COMPLETA QUANTO SEGUE —
A. Nel testo su Battiato c'è il brano citato. Riporta i versi della sua prima strofa, uno per riga.
B. Prosegui il testo su Battiato dal punto in cui si interrompe.

___ TESTO DI PARTENZA ___

“Dieci Stratagemmi” era stato un album intellettualmente vivace. In esso Battiato era ancora vitale, sebbene la scaletta si concludesse con un brano dagli umori apparentemente apocalittici come “La porta dello spavento supremo (il sogno)”:

“Quello che c'è, ciò che verrà
ciò che siamo stati
e comunque andrà
tutto si dissolverà
Nell'apparenza e nel reale
nel regno fisico o in quello astrale
tutto si dissolverà

Sulle scogliere fissavo il mare
che biancheggiava nell'oscurità
tutto si dissolverà

Bisognerà per forza
attraversare alla fine
la porta dello spavento supremo”


Il conoscitore smaliziato di Battiato non si sorprenderà più di tanto, abituato all’approccio esistenzialista che soggiace alle liriche del cantautore siciliano, spesso coadiuvato dall’amico filosofo Manlio Sgalambro: da un lato, uno sguardo feroce rivolto a quel mondo materiale che è dominio di vizio e corruzione; dall’altro, la ricerca spirituale che innalza ed eleva alla virtù.

___ DATI FORNITI ___

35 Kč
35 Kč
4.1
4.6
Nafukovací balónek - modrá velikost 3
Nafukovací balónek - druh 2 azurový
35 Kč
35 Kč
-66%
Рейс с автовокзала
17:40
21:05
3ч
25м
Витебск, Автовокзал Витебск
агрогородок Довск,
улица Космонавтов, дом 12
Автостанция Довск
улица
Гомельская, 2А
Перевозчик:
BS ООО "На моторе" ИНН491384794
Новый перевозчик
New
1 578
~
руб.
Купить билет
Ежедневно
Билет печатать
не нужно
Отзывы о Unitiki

___
___ DATI FORNITI ___

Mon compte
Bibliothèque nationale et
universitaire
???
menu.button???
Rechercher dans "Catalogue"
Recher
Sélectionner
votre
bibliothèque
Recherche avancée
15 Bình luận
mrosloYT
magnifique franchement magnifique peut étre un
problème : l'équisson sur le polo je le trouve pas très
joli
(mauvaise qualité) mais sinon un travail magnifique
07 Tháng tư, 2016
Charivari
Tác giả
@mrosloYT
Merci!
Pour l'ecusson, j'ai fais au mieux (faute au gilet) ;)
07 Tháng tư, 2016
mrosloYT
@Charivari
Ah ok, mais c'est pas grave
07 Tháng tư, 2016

___

RISPOSTE PER NUMERO —
A.
Quello che c'è, ciò che verrà
ciò che siamo stati
e comunque andrà
tutto si dissolverà
Nell'apparenza e nel reale
nel regno fisico o in quello astrale
tutto si dissolverà

B.
In verità, nel Battiato-pensiero la Morte viene superata attraverso la ricerca del Divino (“E ti vengo a cercare” ne è l’esempio più noto). In questo percorso, le discipline orientali, le pratiche di meditazione sono strumenti utili per raggiungere una maggiore consapevolezza; l’immortalità, infine, l’individuo la trova confluendo nell’Universale, come parte di un tutto, e il meccanismo della reincarnazione ha in questo un ruolo (a proposito di “nuove forme di esistenza” si vada a leggere i testi di “Il mantello e la spiga” e “Vite parallele”). La Morte non è pertanto una novità in casa Battiato, ma anche quando il tema veniva in passato trattato in modo esplicito, raramente il discorso si ammantava di toni drammatici: lo sguardo severo ed accigliato era piuttosto rivolto alla pochezza ed alla vacuità dell’esistenza terrena; ma quanto alla Morte stessa, essa veniva contemplata con sereno distacco o, nel peggiore dei casi, con ironia. In “Breve invito a rinviare il suicidio”, per esempio, egli cantava:

”Va bene, hai ragione,
se ti vuoi ammazzare.
Vivere è un offesa
che desta indignazione...
Ma per ora rimanda...
E' solo un breve invito, rinvialo.”


Era il 1995, Battiato aveva cinquant’anni. Già dieci anni più tardi (“Dieci stratagemmi” è del 2004) il suo sguardo si inacidirà; quasi vent’anni dopo il discorso si farà ulteriormente più cupo:

“Ho voglia di appartarmi e di seguire la mia sorte, perché morire è come un sogno.

Pura, Inaccessibile, Avvolta in una Eterna Ombra solitaria,
Oscurità, Impenetrabile, Intensa, Impervia, Immensa…
ha dato vita agli Dei, nessun uomo ha mai sollevato il suo Velo”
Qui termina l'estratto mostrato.